Pour des astres en dehors du système solaire, la question ne se pose pas encore.
Personnellement, je pense d’ailleurs qu’elle ne se posera jamais. Ils sont et resteront hors de notre portée vu l’état de notre économie et celui de nos ressources naturelles. Mais ce n’est qu’une petite théorie amusante ; que je suis tout de même prêt à défendre bec-et-ongles.
Entre parenthèses, je crois, pour les même raisons d'épuisement des ressources, qu'il ne sera même jamais question d'envoyer autre chose que des sondes sur les planètes de notre Soleil. Les Humains resteront bien sur Terre. Les visites sur la Lune, avec peut-être celle(s) que tentera le Parti Communiste chinois, dans le but de rouler des mécaniques, resteront des exceptions.

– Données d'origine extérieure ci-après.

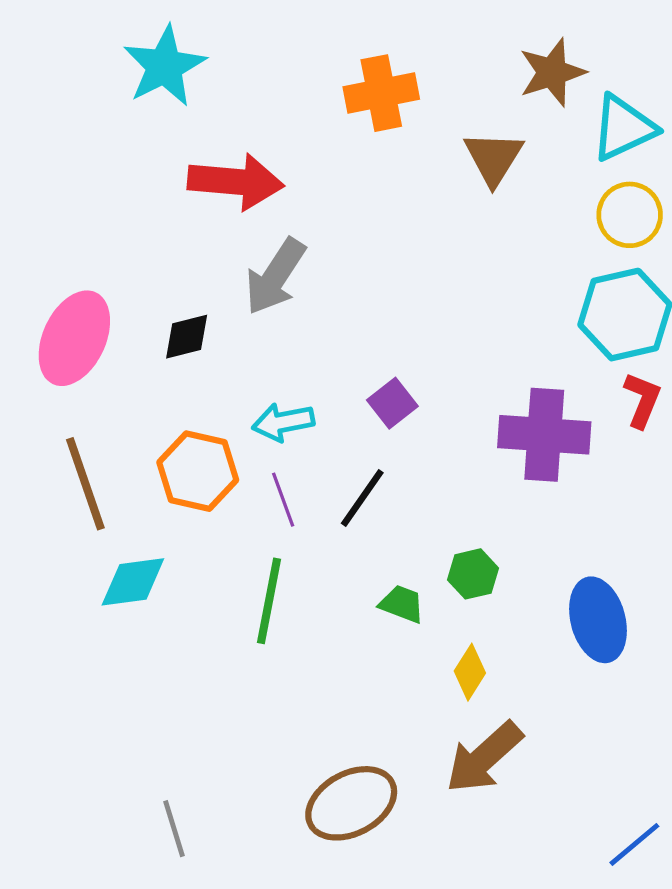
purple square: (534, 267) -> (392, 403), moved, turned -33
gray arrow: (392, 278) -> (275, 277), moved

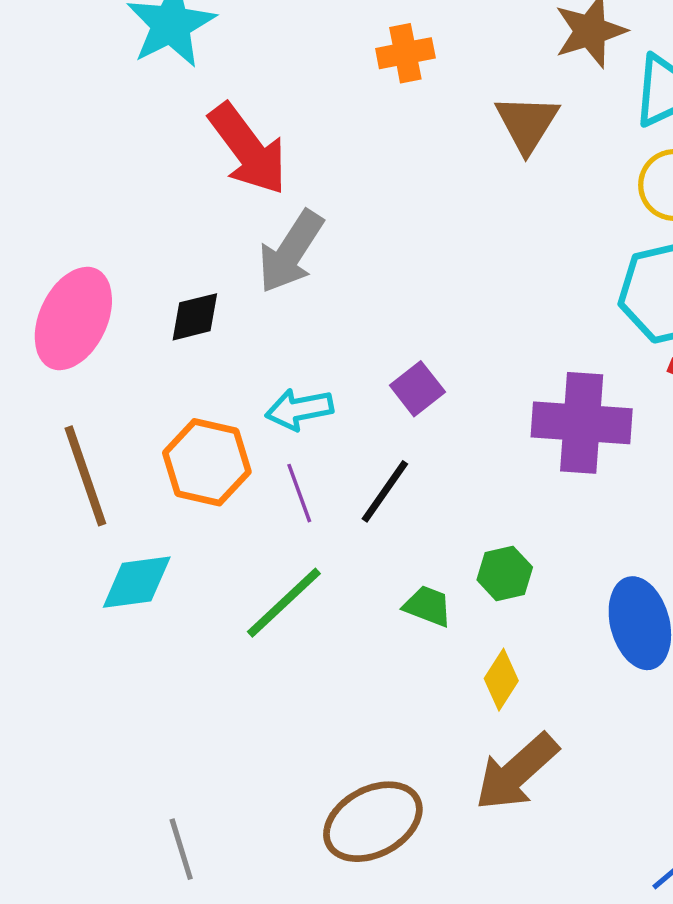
orange cross: (381, 93) -> (405, 53), size x0.7
red arrow: (236, 182) -> (248, 149), turned 48
green line: (269, 601) -> (284, 603), turned 36

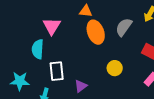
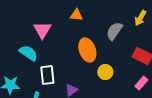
orange ellipse: (96, 32) -> (87, 50), moved
cyan semicircle: (38, 49) -> (28, 53), turned 120

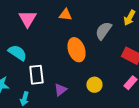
pink triangle: (42, 30) -> (27, 19), moved
yellow circle: (105, 72) -> (94, 85), moved

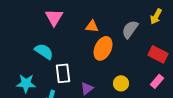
orange triangle: (65, 15) -> (92, 26), moved
orange ellipse: (76, 50) -> (103, 48), turned 45

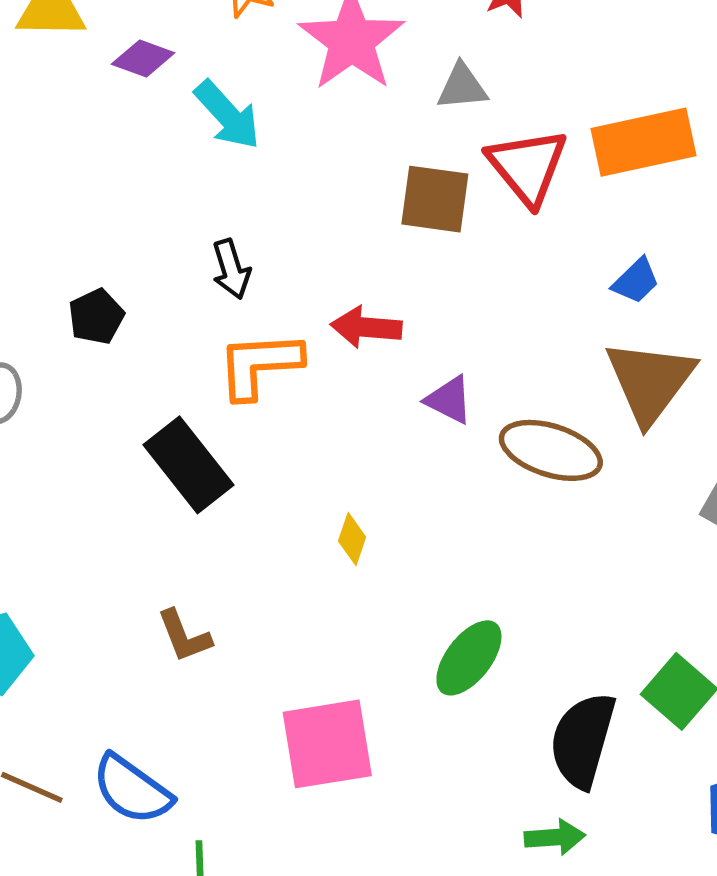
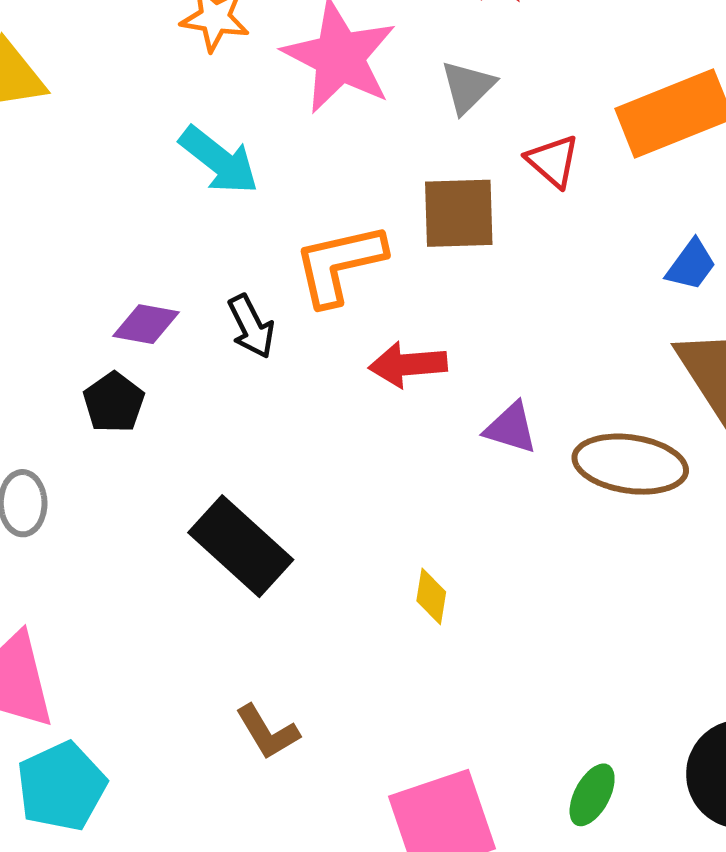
purple diamond: (143, 58) -> (146, 324), moved
gray triangle: (462, 87) -> (468, 87), turned -30
red triangle: (527, 166) -> (553, 161), size x0.6
orange L-shape: (259, 365) -> (339, 264), moved
green ellipse: (469, 658) -> (592, 795), moved, size x0.7

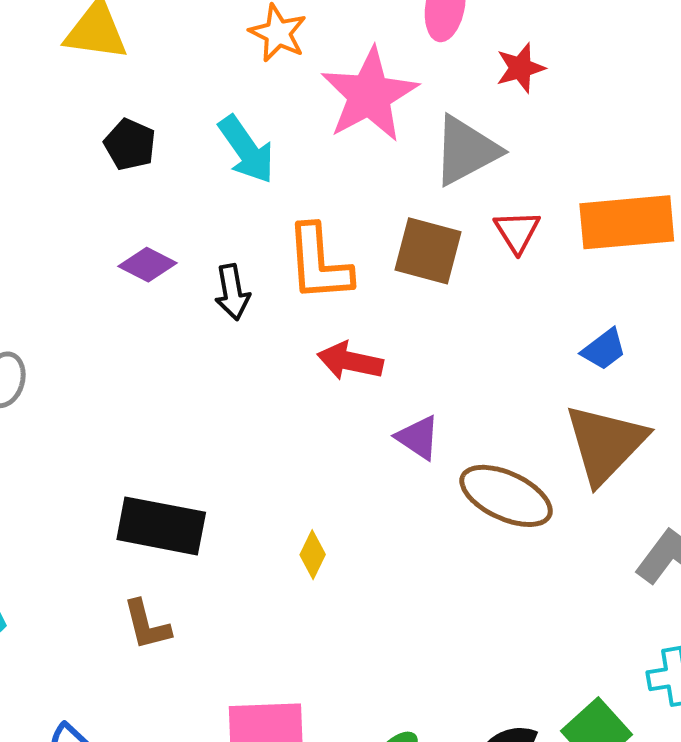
gray triangle: (468, 87) -> (466, 151), size x1.5
orange L-shape: (339, 264) -> (319, 263), turned -98
black pentagon: (114, 402) -> (130, 144), moved, turned -30
black rectangle: (241, 546) -> (161, 526), moved, turned -48

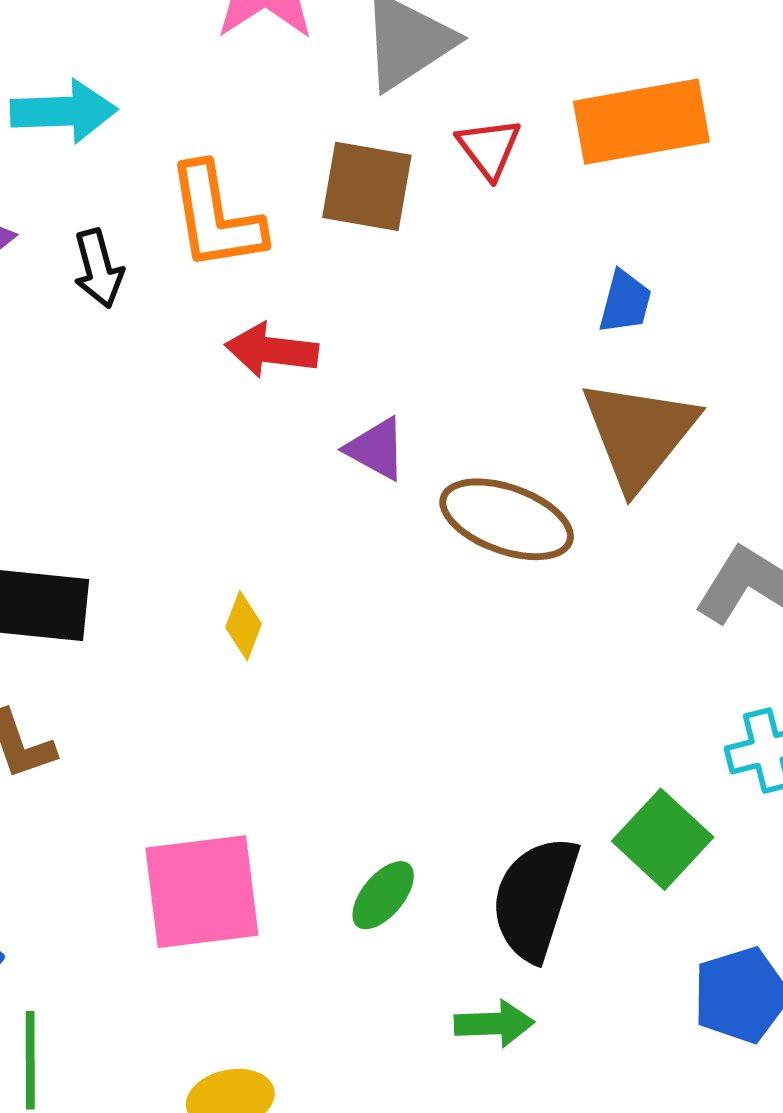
cyan arrow: (246, 150) -> (64, 111), moved, turned -52
blue trapezoid: (604, 349) -> (625, 302), turned -33

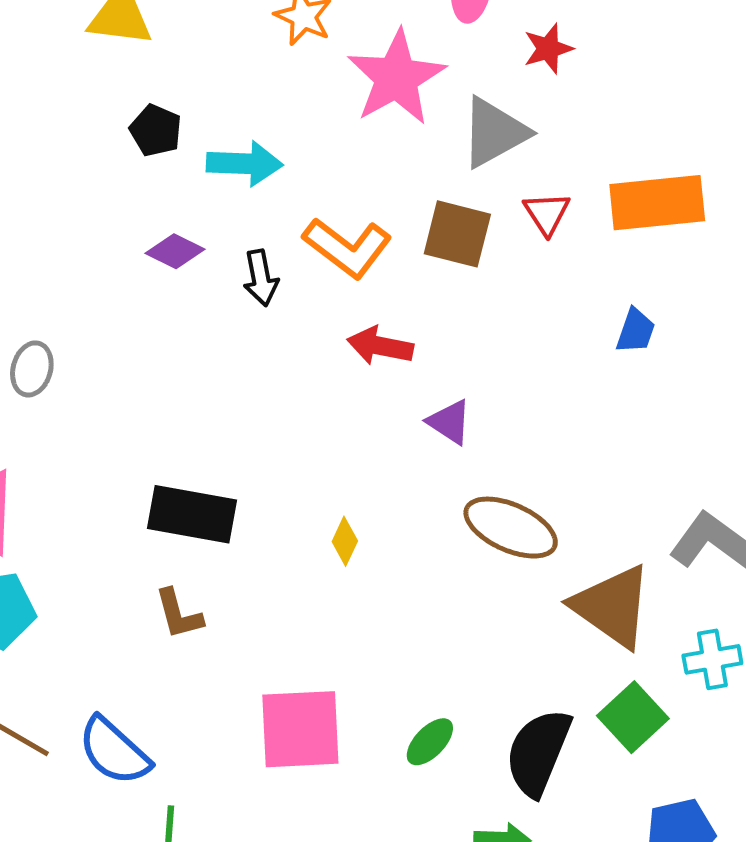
orange L-shape: (216, 217) -> (347, 248), turned -48
brown triangle: (639, 434) -> (612, 606), moved, turned -38
brown ellipse: (507, 519) -> (511, 528), moved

Je finirai en disant que je crois me souvenir qu’une de mes profs de français, au collège, nous avait dit que le premier groupe de la conjugaison française était ouvert pour pouvoir accepter tous les nouveaux verbes, tandis que le deuxième et le troisième groupe étaient des groupes fermés.
Mais alors ! pourquoi donc tous ces nouveaux verbes d’astronautique sont-ils du deuxième groupe ?
Y aurait-il ainsi à chaque règle une exception qui la confirme ?
Et par là, y aurait-il quelque espoir pour que l'Humanité vive encore longtemps ? parce qu'elle arrivera à comprendre qu'il faut arrêter de toute urgence avec la règle qui est la notre, à nous Humains, de toujours s'employer à détruire La Nature ; ce qui pourrait peut-être nous laisser le temps d’accéder aux techniques nécessaires pour des voyages interplanétaires.
En d'autres termes, est-ce que je me trompe ? à vouloir croire aux conclusions des vrais scientifiques et des vrais penseurs des deux derniers siècles et de celui en cours, qui savent notre dépendance envers la Nature.

Si quelqu’un peut répondre à toutes ces questions, merci de le faire.